---- Document segment
Tim Wu Writes Incredibly Important Paper on Wireless Networks

Tim Wu, a brilliant scholar who combines an understanding of law, technology and economics to his writing, has written an incredibly important paper on wireless networks for the New America Wireless Future Program. You can download it here.

But Tim has done more than write a brilliant paper about why we need network attachment rules and network neutrality rules for wireless networks. He has — by accident or design — put his finger on the critical issue of public policy of our time. Do we regulate to increase public welfare, or do we only regulate to cure “market failure”?

What the paper is about, why it’s important, and what the opposition to it tells about the state of public policy these days, below….

Briefly, Wu demonstrates that the refusal to require wireless companies to allow subscribers to attach devices to their networks — in the way we have required telcos and (to a lesser extent) cable cos to permit “foreign attachments” to their networks — has driven up cost of equipment, crippled the availability of new technologies, and generally sucked all around from an economic and social perspective. Wu meticulously describes how the attachment right developed in the telco world (he doesn’t touch on cable, where it is limited mostly to set top boxes and other navigation devices). The list of innovations made possible by the network attachment rule (and the protection of the transmissions by common carriage or, as we now call it, network neutrality) include the fax machine, the modem (which made the widespread adoption of the internet possible) and cordless phones. More importantly, the network attachment and network neutrality rules fostered a culture in which edge innovation became possible. Before the Cartefone case, few folks bothered to try to invest in developing equipment that used the phone system. Why bother? But once it became possible, then a whole new sector of our economy sprang into being.

Wu then makes same case for how the refusal to mandate network neutrality in the wireless space has crippled the development of internet services available wirelessly. He provides a catalogue of technologies crippled or prevented from coming to market at all because wireless operators demand these limitations to maintain control, protect profit centers, and extract additional money from the equipment or service providers themselves. in other words, despite the fact that wireless is a “competitive” market (five providers in most markets), none of the networks chooses to add value by permitting unlimited attachments.

Wu then concludes with a set of recommendations that include extending the Cartefone/network attachments principle to wireless, requiring network neutrality for wireless networks, and enhancing mandatory disclosures about limitations. As Wu observers, the current situation is costing consumers billions extra in equipment and in the inability to access certain types of services (except at a premium extracted by the wireless carriers solely due to their ability to control access). This is no “hypothetical speculation” or “solution in search of a problem.” Wu provides real evidence of this loss of consumer welfare.

In other words, the paper lays out a strong case that adopting rules that created trillions of dollars in

Unsurprisingly, Wu’s paper has generated pushback from anticipated quarters, i.e. the industry and the Libertarian/anti-reg crowd. While not making a serious attempt to argue against Wu’s catalog of exclusions and crippled services (they are, after all, fairly well established), what they argue is that it isn’t a problem because this isn’t “market failure.”

Sure, the network attachment rules and network neutrality imposed as a consequence of Cartefone and the FCC’s Computer proceedings produced tons of innovation, but it was only necessary because the phone system at that time was a regulated monopoly with guaranteed rate of return (bad for innovation — makes the monopolist lazy). Now that we have competition (3-5 providers in most markets) there is no need for regulation. We should let the market in all its magnificence decide things and not try to “pick winners.”
--------
---- Material supplied
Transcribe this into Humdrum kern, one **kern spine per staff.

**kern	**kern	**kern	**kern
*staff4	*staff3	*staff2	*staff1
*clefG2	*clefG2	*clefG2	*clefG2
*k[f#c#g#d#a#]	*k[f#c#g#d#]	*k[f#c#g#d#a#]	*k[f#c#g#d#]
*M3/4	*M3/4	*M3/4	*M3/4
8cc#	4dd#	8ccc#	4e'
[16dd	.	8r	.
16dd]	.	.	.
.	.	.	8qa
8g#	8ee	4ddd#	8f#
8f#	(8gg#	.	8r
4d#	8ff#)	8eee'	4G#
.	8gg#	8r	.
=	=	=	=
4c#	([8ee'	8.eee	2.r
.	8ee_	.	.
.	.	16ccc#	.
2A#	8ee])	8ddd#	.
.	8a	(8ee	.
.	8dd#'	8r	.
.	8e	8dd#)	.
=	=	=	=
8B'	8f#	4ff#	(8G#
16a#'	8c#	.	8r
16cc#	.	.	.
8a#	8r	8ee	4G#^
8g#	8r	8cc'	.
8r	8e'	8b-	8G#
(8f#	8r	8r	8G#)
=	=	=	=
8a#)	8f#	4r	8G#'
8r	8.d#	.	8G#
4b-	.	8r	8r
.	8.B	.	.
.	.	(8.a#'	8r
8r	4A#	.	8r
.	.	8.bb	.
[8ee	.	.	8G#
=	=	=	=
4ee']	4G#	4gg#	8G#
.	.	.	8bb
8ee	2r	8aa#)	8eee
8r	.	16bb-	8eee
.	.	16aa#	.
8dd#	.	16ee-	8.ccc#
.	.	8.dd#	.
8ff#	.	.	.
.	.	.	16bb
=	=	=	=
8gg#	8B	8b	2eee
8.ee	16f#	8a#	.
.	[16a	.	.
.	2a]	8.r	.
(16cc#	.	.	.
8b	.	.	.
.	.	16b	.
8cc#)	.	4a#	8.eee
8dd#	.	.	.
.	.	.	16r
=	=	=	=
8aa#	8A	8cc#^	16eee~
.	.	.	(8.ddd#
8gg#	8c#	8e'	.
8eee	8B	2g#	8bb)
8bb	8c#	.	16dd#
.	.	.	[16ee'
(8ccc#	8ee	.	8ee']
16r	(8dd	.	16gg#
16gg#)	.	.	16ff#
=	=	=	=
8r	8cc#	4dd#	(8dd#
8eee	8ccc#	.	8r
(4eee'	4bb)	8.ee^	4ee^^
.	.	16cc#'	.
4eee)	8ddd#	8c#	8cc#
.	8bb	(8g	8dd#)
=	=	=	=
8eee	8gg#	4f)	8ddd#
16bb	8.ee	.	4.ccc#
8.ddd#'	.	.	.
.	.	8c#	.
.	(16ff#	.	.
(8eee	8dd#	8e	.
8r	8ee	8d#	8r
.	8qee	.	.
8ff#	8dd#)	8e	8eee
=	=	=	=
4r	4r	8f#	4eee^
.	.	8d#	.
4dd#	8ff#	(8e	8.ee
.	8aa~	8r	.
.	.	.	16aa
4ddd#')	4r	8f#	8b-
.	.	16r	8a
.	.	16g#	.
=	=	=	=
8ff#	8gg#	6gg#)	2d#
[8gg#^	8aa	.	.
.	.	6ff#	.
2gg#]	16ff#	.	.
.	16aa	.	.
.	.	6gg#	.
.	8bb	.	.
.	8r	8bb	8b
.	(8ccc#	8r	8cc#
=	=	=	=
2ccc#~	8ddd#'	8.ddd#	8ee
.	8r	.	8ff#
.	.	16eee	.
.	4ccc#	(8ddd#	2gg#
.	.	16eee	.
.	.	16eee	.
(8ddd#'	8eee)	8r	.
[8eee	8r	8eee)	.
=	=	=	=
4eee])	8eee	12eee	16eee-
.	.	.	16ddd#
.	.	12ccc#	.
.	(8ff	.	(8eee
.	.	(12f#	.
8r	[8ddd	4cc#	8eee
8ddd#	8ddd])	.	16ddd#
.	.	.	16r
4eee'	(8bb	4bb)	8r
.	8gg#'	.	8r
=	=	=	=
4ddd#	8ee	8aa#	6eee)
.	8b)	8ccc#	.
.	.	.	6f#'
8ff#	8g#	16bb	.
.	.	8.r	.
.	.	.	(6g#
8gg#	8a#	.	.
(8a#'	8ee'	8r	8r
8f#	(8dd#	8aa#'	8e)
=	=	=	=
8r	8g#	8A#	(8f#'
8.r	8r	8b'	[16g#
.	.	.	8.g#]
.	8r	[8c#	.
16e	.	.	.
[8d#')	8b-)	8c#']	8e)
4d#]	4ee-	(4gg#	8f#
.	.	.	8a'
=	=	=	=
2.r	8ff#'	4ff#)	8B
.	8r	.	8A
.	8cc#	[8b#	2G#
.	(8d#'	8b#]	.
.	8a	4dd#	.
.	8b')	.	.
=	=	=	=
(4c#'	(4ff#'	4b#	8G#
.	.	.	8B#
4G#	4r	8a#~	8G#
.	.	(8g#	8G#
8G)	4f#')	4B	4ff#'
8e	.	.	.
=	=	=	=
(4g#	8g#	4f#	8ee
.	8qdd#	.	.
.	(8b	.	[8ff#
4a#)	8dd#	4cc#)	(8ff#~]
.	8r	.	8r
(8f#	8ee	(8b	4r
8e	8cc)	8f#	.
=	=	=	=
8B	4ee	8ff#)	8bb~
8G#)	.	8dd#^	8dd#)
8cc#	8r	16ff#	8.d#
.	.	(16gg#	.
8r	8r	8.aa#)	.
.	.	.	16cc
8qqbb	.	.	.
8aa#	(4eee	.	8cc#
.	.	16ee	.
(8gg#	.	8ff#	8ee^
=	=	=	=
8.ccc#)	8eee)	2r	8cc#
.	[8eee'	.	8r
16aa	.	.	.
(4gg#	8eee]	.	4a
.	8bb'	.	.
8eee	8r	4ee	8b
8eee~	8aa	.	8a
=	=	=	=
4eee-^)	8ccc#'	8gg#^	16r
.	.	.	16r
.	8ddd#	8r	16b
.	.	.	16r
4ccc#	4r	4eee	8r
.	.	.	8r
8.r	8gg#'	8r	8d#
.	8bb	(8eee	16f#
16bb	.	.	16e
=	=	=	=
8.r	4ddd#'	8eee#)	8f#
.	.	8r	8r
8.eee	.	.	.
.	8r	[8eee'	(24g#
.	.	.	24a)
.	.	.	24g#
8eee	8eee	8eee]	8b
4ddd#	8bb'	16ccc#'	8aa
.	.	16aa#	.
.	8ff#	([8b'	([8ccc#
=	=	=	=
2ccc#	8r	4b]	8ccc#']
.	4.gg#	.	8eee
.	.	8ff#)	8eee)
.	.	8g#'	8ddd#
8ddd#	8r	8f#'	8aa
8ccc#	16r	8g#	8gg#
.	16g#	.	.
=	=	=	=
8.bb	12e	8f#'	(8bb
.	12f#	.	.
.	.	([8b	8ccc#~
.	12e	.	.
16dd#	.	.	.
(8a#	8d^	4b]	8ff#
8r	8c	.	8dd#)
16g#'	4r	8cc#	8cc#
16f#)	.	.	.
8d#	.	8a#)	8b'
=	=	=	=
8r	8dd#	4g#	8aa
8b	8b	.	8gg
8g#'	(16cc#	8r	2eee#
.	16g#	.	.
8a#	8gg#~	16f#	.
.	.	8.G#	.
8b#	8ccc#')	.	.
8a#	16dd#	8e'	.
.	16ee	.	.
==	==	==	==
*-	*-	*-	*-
--------
#### What you will do
According to the post on Tim Wu's wireless networks paper, which recommendations does Wu conclude with? List all of them.

#### Solved exercise
- Extending the Cartefone/network attachments principle to wireless
- Requiring network neutrality for wireless networks
- Enhancing mandatory disclosures about limitations